# Interaction Term in Tomonaga-Luttinger Model

I am studying Tomonaga-Luttinger Model from Altland and Simon's textbook called Condensed Matter Field Theory. From the derivation, I am stuck with showing that the contribution to the interaction term comes only from $$(k, k', q) = (\pm k_F, \pm k_F, 0)$$ and $$(k, k', q) = (\pm k_F, \mp k_F, 2k_F)$$.

To elaborate more on this, the textbook starts from the 1-D jellium model (sorry if the terminology is wrong), namely, $$H=\sum_k a_k^\dagger(\epsilon_k-E_F)a_k+\frac{1}{2L}\sum_{k, k', q\neq0}V_{ee}(q)a_{k+q}^\dagger a_{k'-q}^\dagger a_{k'}a_k \equiv H_0+H_1$$ From the above Hamiltonian, the book first linearizes the first term by expanding in the vicinity of the Fermi energy such that $$H_0=\sum_{s,q}\sigma_sv_Fqa_{sq}^{\dagger}a_{sq}$$ , where s denotes whether $$q$$ is expanded near $$k_F$$ or $$-k_F$$.

Also, noting that $$\rho_{sq}=\sum_{k}a^\dagger_{s, k+q}a_{s,k}$$, $$H_1 = \frac{1}{2L}\sum_{qs}\left[g_4\rho_{s,q}\rho_{s,-q}+g_2\rho_{\bar{s},q}\rho_{s,-q}\right]$$, where $$\bar{s}$$ denotes the complement of $$s$$.

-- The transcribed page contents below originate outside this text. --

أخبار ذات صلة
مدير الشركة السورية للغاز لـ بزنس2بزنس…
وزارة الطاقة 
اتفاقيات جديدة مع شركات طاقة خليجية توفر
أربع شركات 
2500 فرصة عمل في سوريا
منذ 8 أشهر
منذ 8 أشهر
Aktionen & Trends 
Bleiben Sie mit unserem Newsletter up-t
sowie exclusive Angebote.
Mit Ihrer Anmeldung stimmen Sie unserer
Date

What I do not figure out is the statement of the textbook that only $$(k, k', q) = (\pm k_F, \pm k_F, 0)$$ and $$(k, k', q) = (\pm k_F, \mp k_F, 2k_F)$$ contribute to the summation. For, in the course of using the relation $$\rho_{sq}=\sum_{k}a^\dagger_{s, k+q}a_{s,k}$$, the summation over the entire k and k' seems to have been already conducted. Furthermore, the Fourier transform of 1/r in 1-D is $$-2\gamma_E+ln(1/q^2)$$, so I understand $$q \sim 0$$ mostly contributes to the summation but do not figure out how come $$q \sim 2 k_F$$ also contributes to the summation.

I tried to find any other literature dealing with this issue but in vain. Could anyone please help me understand the abovementioned statement?

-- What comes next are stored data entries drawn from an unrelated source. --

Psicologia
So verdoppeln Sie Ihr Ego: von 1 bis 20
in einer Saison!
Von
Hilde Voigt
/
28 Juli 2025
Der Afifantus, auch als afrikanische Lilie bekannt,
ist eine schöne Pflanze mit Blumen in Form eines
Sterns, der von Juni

In the Tomonaga-Luttinger Model we are considering an effective low energy model for a 1D Fermi system. The low energy excitations of a (non interacting) Fermi gas in any dimension take a particle from just below the Fermi surface to just above the Fermi surface. In 1D the Fermi surface consists of two points (the Fermi points) at $$\pm k_F$$. So there are really two qualitatively different low energy excitations in 1D: Ones that excite a Fermion from just below one Fermi point to just above it ($$q\sim 0$$) and ones that excite a Fermion from just below one Fermi point to just above the other Fermi point ($$q\sim \pm 2k_F$$). This is very different from higher dimensions where we can move continuously around the Fermi surface.